#### [WORK REQUEST]
Each line below must be reproduced exactly, though the pictures are to be dropped.

#### [EXTRACTED MATERIAL]
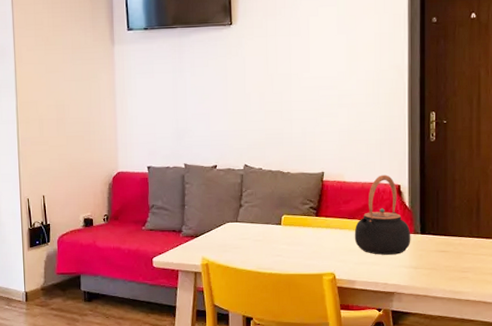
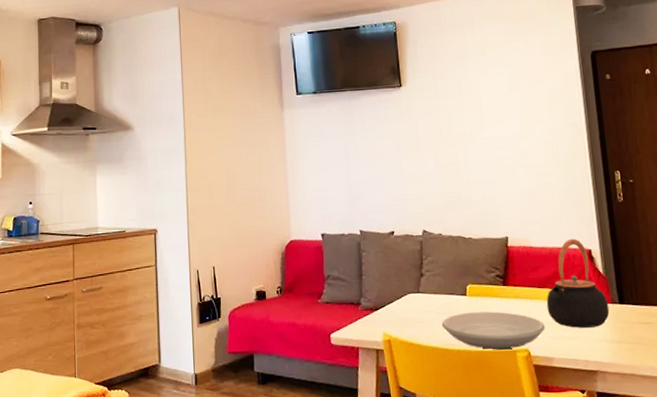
plate: none [256,239,351,273] -> present [441,311,545,349]

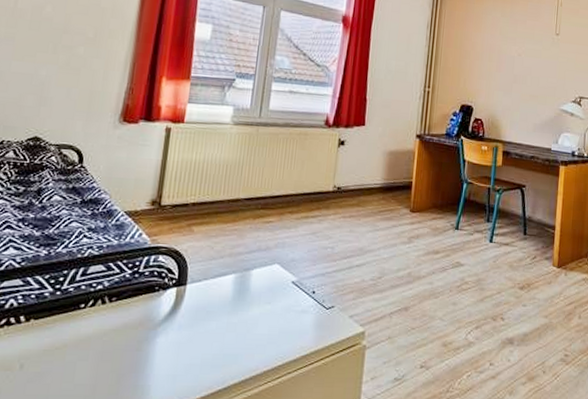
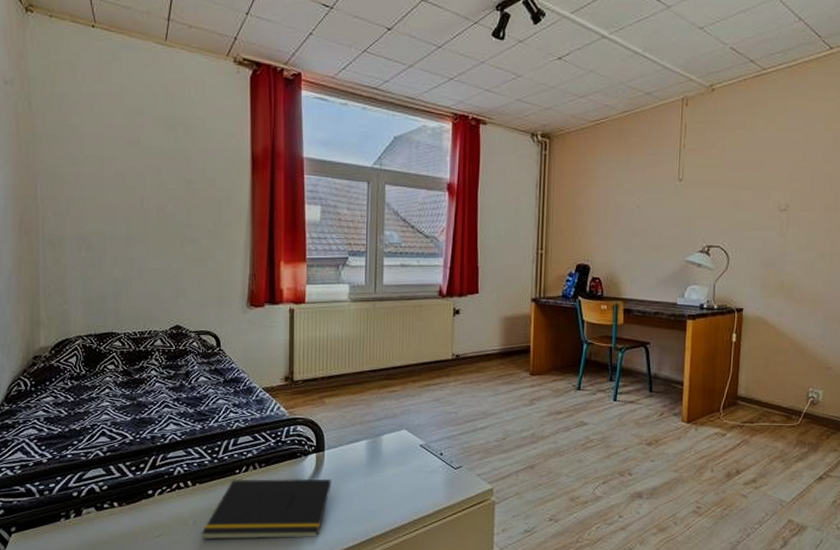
notepad: none [27,314,191,389] -> present [201,478,331,541]

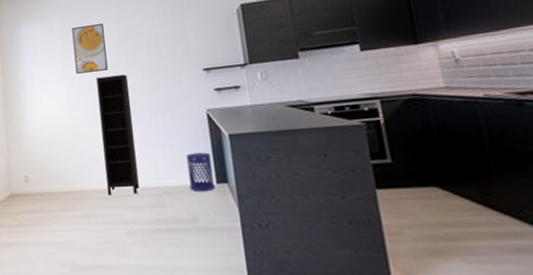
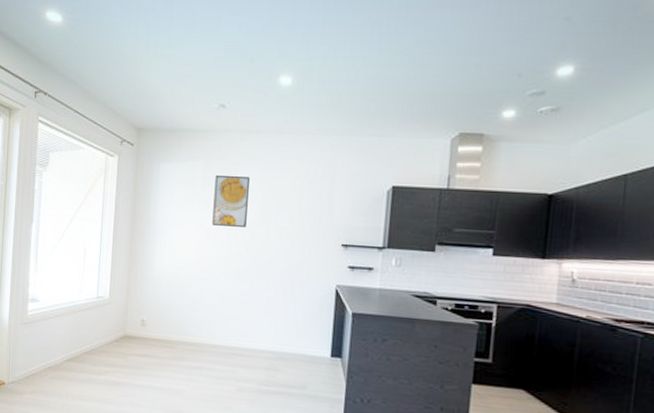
bookcase: present [96,74,139,195] -> none [223,233,265,355]
waste bin: present [186,152,215,192] -> none [305,324,331,363]

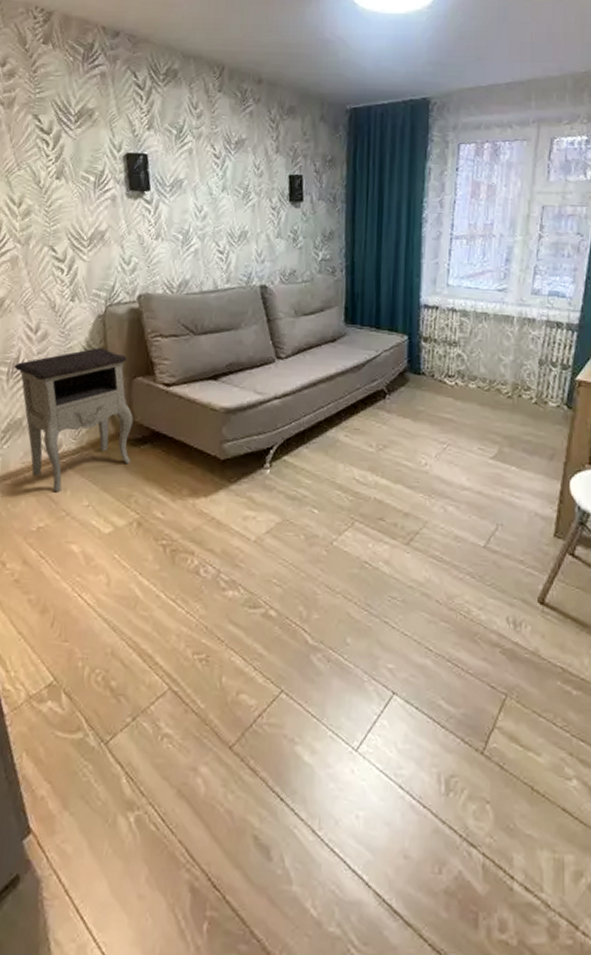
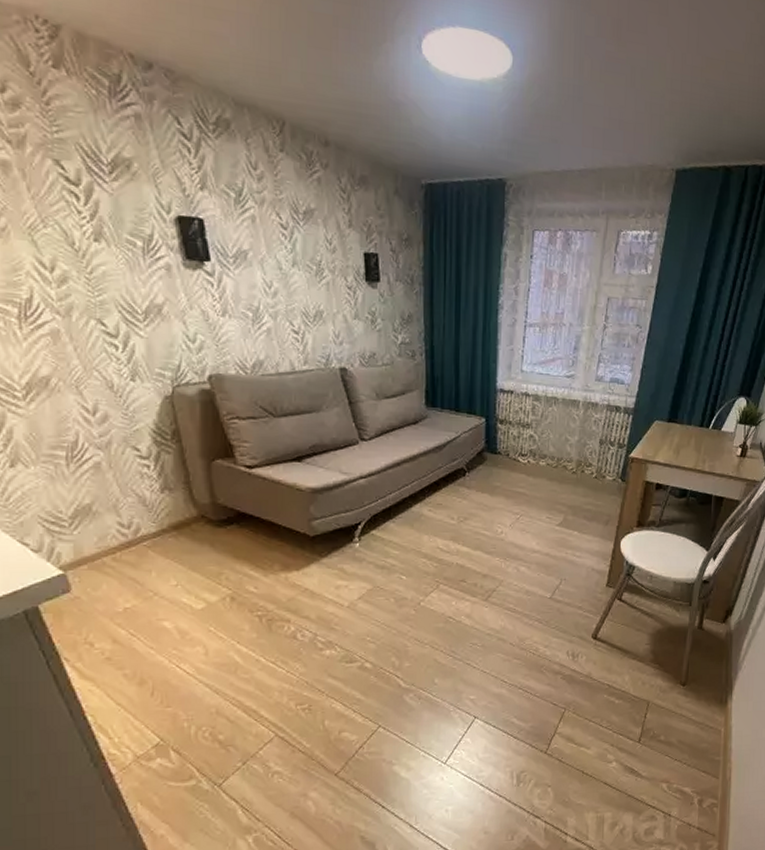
nightstand: present [14,348,134,493] -> none [73,430,217,575]

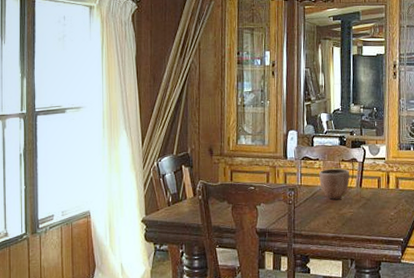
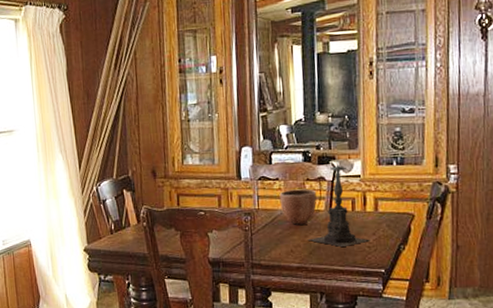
candle holder: none [341,145,392,219] -> present [307,161,370,247]

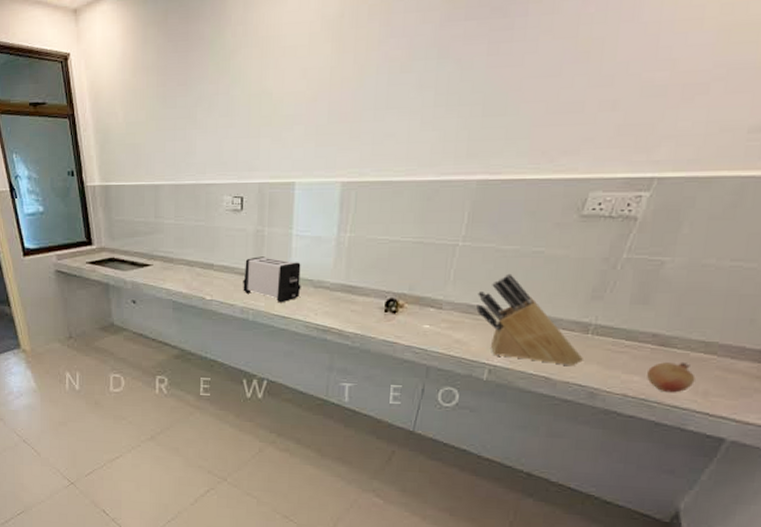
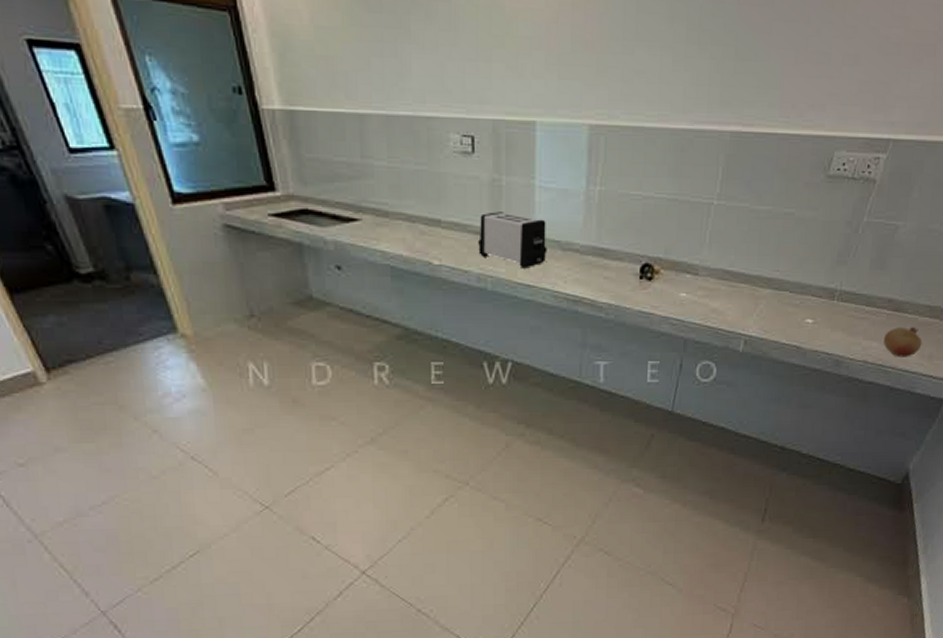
knife block: present [476,273,585,365] -> none [732,236,831,333]

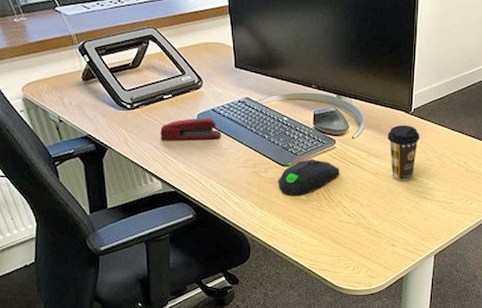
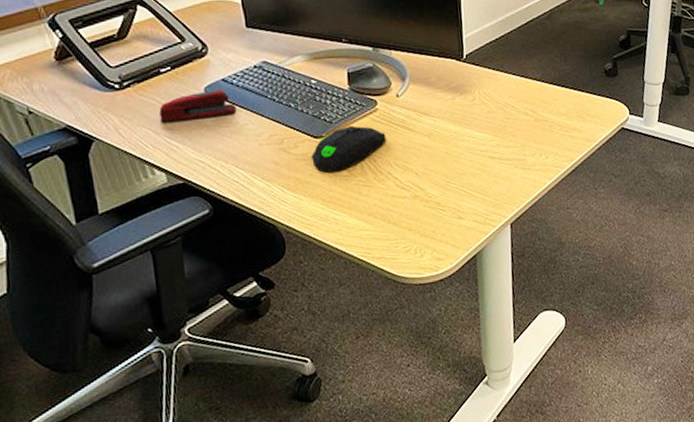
coffee cup: present [387,124,420,180] -> none [438,74,477,140]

#### [OUTPUT OF THE TASK]
plate: none [256,239,351,273] -> present [441,311,545,349]

notepad: none [27,314,191,389] -> present [201,478,331,541]

bookcase: present [96,74,139,195] -> none [223,233,265,355]
waste bin: present [186,152,215,192] -> none [305,324,331,363]

nightstand: present [14,348,134,493] -> none [73,430,217,575]

candle holder: none [341,145,392,219] -> present [307,161,370,247]

knife block: present [476,273,585,365] -> none [732,236,831,333]

coffee cup: present [387,124,420,180] -> none [438,74,477,140]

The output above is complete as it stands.